* [DIRECTION] Locate every row below that contains the string "skArc" and copy each such row in full. Matching is case-sensitive.
## start EXTRACTED INFORMATION
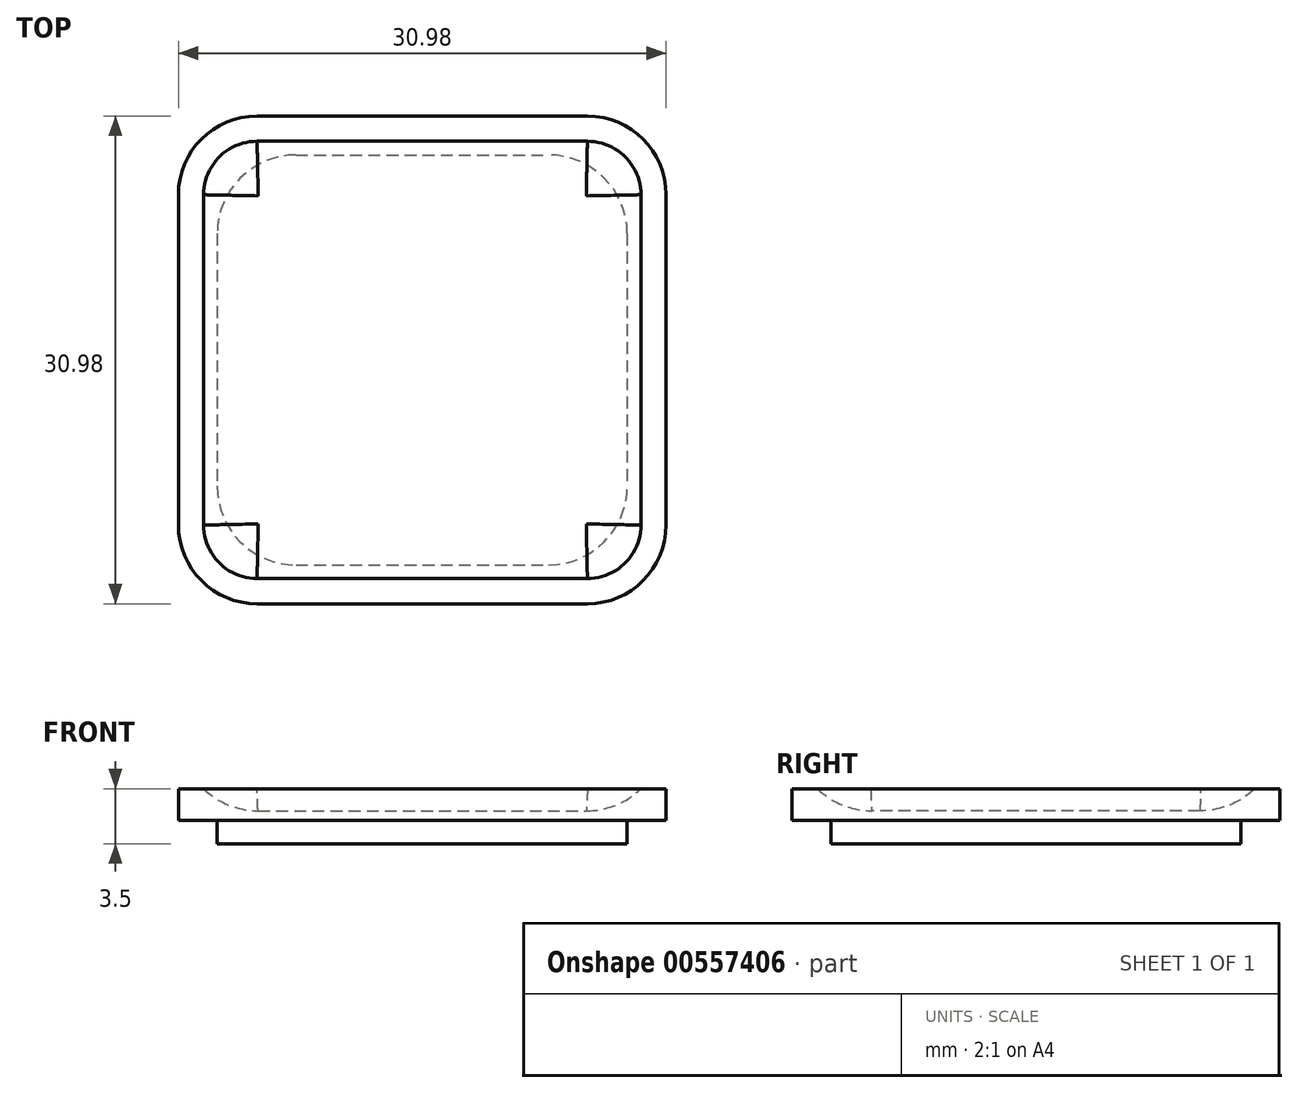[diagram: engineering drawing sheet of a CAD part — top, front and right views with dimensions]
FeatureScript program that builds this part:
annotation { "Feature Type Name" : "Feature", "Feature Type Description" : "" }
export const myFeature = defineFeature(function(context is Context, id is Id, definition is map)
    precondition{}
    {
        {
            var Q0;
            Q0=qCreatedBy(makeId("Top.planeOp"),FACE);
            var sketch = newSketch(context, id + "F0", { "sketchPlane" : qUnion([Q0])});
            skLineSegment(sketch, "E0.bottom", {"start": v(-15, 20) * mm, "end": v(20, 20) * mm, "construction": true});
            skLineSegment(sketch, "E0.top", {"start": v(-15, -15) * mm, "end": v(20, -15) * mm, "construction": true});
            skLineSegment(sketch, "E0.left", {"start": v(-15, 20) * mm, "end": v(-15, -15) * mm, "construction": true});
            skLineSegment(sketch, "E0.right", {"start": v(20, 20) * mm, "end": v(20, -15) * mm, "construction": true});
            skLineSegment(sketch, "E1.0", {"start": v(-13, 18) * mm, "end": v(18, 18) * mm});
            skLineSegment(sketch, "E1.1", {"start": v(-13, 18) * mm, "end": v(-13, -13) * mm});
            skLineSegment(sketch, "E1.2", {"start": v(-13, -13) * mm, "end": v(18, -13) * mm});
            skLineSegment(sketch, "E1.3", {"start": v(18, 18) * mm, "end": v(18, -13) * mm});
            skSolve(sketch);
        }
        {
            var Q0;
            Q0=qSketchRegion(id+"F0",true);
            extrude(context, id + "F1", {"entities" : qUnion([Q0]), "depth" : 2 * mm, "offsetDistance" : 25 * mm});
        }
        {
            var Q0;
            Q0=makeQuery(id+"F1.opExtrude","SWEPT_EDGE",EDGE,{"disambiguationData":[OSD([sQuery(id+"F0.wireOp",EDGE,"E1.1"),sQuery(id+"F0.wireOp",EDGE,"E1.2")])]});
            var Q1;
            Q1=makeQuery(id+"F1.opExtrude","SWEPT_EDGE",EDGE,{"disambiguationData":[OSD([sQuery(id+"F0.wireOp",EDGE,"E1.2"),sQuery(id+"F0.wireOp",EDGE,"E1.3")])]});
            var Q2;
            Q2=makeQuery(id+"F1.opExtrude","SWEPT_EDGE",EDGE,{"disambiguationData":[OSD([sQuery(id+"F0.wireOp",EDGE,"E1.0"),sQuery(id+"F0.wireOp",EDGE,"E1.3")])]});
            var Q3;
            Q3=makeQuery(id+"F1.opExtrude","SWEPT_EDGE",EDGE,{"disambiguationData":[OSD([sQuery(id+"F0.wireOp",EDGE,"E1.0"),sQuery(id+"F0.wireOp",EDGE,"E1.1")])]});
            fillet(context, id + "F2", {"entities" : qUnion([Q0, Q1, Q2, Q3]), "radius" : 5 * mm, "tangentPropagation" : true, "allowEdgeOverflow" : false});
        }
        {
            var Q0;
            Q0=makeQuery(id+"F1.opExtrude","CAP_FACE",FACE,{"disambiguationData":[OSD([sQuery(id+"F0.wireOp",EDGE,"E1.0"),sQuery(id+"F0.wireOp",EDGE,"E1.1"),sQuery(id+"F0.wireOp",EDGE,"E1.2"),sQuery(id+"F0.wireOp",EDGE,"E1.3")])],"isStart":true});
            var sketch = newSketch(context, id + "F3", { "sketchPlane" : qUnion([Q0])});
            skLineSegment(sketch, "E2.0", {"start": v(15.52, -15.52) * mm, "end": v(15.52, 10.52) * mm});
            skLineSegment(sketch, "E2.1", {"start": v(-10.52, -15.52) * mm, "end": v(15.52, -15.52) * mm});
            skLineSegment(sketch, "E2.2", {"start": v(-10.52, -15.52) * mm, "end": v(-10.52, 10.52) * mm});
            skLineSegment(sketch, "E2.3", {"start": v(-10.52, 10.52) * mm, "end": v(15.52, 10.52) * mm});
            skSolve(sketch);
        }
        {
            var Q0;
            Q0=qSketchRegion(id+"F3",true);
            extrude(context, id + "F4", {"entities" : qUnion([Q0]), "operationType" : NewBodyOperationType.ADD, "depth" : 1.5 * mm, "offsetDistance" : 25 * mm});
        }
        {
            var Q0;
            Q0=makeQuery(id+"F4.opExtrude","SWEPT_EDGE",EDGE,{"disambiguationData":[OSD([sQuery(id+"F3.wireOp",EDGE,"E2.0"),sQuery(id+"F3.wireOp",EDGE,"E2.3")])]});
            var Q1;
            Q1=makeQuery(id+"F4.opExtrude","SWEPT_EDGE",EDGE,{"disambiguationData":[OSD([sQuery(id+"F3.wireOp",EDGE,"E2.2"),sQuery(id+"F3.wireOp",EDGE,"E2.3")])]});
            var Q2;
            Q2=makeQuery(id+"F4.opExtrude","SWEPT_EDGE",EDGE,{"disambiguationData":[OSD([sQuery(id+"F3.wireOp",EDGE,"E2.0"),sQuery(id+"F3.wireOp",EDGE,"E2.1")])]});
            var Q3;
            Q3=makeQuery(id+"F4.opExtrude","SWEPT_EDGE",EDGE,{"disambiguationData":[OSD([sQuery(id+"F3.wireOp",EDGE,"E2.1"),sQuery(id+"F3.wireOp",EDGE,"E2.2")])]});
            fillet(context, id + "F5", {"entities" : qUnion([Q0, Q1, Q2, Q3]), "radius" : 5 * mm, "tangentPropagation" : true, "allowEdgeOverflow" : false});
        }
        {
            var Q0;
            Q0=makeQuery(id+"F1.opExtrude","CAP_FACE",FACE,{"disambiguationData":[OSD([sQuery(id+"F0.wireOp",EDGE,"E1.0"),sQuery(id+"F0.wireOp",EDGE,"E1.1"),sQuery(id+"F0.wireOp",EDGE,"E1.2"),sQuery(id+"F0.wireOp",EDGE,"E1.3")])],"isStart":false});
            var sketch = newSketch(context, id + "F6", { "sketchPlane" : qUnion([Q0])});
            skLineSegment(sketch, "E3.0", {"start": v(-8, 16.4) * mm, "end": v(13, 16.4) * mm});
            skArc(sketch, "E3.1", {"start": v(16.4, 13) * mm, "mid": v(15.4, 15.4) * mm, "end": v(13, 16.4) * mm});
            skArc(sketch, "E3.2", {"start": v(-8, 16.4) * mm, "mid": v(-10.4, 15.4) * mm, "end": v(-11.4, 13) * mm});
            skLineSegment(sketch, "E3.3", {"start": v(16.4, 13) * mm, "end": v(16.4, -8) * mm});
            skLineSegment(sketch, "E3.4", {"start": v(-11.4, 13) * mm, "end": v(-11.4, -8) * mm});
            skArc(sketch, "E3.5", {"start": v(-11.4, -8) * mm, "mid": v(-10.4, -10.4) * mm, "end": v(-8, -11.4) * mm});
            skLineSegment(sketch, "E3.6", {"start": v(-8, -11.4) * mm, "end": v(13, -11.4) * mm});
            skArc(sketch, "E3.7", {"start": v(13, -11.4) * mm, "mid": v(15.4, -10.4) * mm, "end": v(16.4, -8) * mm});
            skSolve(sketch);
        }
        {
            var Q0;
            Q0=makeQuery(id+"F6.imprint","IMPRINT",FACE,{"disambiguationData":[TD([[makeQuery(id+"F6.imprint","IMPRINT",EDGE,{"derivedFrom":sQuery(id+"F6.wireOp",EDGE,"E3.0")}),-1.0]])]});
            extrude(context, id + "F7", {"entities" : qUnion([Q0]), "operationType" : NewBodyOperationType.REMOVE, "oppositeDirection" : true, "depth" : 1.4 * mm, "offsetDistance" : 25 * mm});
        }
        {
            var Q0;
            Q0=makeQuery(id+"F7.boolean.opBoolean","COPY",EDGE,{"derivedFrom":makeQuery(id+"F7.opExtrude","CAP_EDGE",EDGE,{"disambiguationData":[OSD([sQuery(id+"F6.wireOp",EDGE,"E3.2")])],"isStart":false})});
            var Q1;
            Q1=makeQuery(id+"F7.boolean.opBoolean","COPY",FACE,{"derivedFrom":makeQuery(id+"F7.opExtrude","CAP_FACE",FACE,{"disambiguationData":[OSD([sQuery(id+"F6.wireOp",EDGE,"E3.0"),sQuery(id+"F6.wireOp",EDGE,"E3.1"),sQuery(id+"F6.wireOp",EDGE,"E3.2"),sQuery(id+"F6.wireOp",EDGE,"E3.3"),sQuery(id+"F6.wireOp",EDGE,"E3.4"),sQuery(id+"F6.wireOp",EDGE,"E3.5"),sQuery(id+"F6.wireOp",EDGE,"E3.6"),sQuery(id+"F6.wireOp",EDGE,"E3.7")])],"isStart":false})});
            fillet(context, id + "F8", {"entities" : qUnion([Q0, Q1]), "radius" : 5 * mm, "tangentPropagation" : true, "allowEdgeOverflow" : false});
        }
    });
## end EXTRACTED INFORMATION
* [EXERCISE ANSWER]
            skArc(sketch, "E3.1", {"start": v(16.4, 13) * mm, "mid": v(15.4, 15.4) * mm, "end": v(13, 16.4) * mm});
            skArc(sketch, "E3.2", {"start": v(-8, 16.4) * mm, "mid": v(-10.4, 15.4) * mm, "end": v(-11.4, 13) * mm});
            skArc(sketch, "E3.5", {"start": v(-11.4, -8) * mm, "mid": v(-10.4, -10.4) * mm, "end": v(-8, -11.4) * mm});
            skArc(sketch, "E3.7", {"start": v(13, -11.4) * mm, "mid": v(15.4, -10.4) * mm, "end": v(16.4, -8) * mm});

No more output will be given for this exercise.